Exercise description ▸ Count the lines in the listing below that contain the word "with", matching case exactly, and give only that number.

Data to use ▸
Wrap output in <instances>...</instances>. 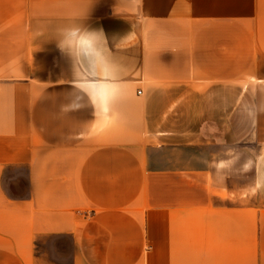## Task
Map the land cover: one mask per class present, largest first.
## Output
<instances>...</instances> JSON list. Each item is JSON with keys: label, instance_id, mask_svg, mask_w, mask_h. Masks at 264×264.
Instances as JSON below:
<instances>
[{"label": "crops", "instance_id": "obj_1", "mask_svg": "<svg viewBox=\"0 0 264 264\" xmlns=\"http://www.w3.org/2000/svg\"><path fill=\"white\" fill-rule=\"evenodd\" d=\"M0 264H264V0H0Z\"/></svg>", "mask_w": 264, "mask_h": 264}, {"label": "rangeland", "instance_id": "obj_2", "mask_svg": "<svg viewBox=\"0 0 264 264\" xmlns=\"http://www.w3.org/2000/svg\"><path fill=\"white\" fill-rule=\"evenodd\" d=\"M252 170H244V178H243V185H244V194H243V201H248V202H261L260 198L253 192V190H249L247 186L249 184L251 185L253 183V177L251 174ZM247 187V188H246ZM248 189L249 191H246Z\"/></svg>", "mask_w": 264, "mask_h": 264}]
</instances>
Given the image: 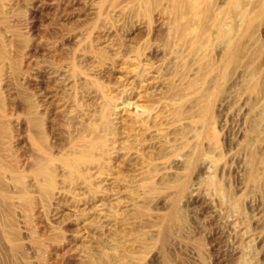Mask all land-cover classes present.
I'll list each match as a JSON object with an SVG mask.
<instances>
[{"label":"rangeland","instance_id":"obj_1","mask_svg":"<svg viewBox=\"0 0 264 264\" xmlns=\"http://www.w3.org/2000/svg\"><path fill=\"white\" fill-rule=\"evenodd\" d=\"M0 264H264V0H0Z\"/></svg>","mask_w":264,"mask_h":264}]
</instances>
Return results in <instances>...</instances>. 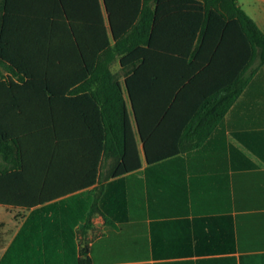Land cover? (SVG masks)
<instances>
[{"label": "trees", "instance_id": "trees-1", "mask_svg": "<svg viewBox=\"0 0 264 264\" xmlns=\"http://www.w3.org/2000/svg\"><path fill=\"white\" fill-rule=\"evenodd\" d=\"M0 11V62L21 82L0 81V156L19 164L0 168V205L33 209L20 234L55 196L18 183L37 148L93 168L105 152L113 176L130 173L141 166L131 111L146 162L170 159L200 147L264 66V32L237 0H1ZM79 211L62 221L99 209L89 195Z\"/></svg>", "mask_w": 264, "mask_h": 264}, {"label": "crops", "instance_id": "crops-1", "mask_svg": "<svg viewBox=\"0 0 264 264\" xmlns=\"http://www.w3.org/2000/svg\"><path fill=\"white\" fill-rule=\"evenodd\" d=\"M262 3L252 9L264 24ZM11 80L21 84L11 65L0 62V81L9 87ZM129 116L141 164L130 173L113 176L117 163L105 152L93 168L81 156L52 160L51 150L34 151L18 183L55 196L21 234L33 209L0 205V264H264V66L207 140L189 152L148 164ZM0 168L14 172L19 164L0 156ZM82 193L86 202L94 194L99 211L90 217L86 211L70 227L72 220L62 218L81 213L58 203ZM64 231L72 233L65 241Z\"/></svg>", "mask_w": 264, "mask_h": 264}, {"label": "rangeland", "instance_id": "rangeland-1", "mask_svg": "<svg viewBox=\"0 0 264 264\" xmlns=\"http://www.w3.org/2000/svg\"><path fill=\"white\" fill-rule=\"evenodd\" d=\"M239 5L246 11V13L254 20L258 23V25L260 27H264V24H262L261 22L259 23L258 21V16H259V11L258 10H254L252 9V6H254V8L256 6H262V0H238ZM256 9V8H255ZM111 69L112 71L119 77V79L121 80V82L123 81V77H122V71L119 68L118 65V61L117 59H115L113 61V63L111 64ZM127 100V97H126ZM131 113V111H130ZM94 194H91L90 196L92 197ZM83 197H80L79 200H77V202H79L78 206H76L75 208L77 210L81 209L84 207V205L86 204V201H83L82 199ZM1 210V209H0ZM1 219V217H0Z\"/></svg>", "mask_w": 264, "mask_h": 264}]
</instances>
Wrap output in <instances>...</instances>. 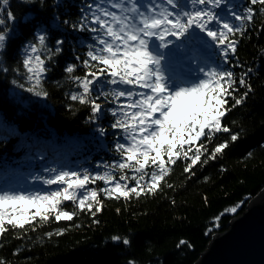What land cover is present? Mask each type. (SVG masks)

Task answer ▸ 2